Copy out the lines of the records below verbatim, from the line with "scientific name: Pterophorus" to the line with "genus: Sphenomorphus", including both of those lines.
[BEGIN DATA FOR THIS EXERCISE]
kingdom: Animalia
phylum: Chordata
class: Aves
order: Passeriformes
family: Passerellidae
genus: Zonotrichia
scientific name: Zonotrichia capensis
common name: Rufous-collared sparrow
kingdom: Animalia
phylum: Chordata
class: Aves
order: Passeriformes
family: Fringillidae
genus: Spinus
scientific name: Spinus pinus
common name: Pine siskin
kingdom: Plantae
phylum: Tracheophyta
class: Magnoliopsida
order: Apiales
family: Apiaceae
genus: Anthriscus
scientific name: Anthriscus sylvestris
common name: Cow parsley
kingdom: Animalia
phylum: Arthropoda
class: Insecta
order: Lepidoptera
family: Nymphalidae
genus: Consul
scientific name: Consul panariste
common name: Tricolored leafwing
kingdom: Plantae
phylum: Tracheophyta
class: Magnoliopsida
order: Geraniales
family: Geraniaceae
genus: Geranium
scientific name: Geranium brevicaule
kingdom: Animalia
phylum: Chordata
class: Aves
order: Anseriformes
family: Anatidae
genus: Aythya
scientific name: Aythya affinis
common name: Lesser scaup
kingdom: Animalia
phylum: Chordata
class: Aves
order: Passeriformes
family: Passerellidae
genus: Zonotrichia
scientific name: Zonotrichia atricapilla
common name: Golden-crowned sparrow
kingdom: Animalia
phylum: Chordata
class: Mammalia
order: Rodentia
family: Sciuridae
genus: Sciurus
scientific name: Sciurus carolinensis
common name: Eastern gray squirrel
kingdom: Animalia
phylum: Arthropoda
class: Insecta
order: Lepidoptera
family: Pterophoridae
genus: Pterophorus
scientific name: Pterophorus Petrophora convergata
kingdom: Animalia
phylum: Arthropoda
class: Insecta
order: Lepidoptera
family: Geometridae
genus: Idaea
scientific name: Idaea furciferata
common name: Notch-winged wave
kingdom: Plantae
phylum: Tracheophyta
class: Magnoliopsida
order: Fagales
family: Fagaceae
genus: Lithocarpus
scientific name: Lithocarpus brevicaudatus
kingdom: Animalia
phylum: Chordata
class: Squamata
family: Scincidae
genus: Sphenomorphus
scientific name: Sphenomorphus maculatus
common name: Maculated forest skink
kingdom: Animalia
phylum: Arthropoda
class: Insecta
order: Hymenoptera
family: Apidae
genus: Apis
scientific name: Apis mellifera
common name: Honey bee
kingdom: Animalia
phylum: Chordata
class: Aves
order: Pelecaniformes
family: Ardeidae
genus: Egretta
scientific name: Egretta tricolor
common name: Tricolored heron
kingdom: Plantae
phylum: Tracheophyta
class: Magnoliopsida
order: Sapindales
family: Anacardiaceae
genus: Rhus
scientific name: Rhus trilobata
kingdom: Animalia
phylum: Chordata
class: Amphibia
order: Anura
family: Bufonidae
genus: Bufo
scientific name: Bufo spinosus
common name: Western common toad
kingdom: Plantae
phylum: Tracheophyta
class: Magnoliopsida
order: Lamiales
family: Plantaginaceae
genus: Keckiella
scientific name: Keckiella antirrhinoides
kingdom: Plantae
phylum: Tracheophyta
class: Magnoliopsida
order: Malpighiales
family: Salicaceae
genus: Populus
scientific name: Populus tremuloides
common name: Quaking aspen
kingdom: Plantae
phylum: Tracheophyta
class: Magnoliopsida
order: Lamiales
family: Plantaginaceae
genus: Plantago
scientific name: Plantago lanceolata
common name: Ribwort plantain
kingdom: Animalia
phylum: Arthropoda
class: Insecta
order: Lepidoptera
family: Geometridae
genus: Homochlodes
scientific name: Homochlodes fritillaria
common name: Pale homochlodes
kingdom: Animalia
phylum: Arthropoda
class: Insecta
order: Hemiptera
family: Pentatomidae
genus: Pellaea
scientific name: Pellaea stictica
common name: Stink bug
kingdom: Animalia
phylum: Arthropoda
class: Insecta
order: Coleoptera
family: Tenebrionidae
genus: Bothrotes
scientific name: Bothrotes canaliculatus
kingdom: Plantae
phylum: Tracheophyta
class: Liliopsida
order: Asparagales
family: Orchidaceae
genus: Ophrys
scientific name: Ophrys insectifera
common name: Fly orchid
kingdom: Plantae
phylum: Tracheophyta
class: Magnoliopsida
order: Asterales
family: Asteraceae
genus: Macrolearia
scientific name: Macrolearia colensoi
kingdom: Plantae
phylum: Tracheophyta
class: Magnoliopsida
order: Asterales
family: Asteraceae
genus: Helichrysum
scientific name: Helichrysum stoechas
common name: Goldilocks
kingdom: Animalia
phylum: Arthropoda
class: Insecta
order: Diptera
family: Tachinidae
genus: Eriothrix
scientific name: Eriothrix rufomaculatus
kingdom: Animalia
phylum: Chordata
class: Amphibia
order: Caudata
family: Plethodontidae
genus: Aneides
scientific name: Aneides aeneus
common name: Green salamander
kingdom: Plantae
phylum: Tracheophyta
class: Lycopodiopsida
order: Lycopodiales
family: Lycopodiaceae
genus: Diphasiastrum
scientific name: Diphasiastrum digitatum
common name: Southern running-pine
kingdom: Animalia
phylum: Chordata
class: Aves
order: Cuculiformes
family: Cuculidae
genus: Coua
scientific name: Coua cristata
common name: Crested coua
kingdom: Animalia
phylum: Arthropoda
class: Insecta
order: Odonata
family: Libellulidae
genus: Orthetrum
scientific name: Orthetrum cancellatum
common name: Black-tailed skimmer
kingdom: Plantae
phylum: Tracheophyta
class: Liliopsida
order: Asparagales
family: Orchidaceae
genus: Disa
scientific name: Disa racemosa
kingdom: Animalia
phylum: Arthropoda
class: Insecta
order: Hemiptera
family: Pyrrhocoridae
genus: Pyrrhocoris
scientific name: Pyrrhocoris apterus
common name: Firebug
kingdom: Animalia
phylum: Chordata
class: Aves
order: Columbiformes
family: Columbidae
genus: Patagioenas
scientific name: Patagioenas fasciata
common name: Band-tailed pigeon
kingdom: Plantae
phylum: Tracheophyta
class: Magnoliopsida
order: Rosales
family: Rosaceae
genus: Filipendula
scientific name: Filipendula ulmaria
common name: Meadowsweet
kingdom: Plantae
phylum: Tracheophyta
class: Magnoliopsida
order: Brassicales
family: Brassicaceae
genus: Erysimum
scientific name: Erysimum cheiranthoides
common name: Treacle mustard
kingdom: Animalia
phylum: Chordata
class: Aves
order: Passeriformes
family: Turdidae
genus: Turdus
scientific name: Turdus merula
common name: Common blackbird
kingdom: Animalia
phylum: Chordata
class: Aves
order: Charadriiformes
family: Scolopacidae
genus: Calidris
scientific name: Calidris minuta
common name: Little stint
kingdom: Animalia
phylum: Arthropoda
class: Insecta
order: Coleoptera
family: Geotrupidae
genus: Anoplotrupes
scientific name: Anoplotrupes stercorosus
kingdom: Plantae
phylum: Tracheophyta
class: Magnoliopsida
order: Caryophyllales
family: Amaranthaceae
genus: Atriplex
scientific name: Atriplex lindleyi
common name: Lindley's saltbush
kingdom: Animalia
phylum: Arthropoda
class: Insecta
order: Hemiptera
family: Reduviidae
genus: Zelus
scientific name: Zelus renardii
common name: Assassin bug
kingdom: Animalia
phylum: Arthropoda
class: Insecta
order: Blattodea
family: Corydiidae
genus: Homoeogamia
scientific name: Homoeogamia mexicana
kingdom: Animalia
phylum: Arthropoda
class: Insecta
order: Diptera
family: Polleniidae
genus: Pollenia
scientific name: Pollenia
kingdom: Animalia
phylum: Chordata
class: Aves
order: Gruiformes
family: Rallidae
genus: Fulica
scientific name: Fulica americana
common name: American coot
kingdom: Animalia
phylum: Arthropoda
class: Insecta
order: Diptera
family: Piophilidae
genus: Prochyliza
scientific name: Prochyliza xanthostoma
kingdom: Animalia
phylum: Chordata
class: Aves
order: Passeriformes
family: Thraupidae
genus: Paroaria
[END DATA FOR THIS EXERCISE]
▶ [TASK OUTPUT]
scientific name: Pterophorus Petrophora convergata
kingdom: Animalia
phylum: Arthropoda
class: Insecta
order: Lepidoptera
family: Geometridae
genus: Idaea
scientific name: Idaea furciferata
common name: Notch-winged wave
kingdom: Plantae
phylum: Tracheophyta
class: Magnoliopsida
order: Fagales
family: Fagaceae
genus: Lithocarpus
scientific name: Lithocarpus brevicaudatus
kingdom: Animalia
phylum: Chordata
class: Squamata
family: Scincidae
genus: Sphenomorphus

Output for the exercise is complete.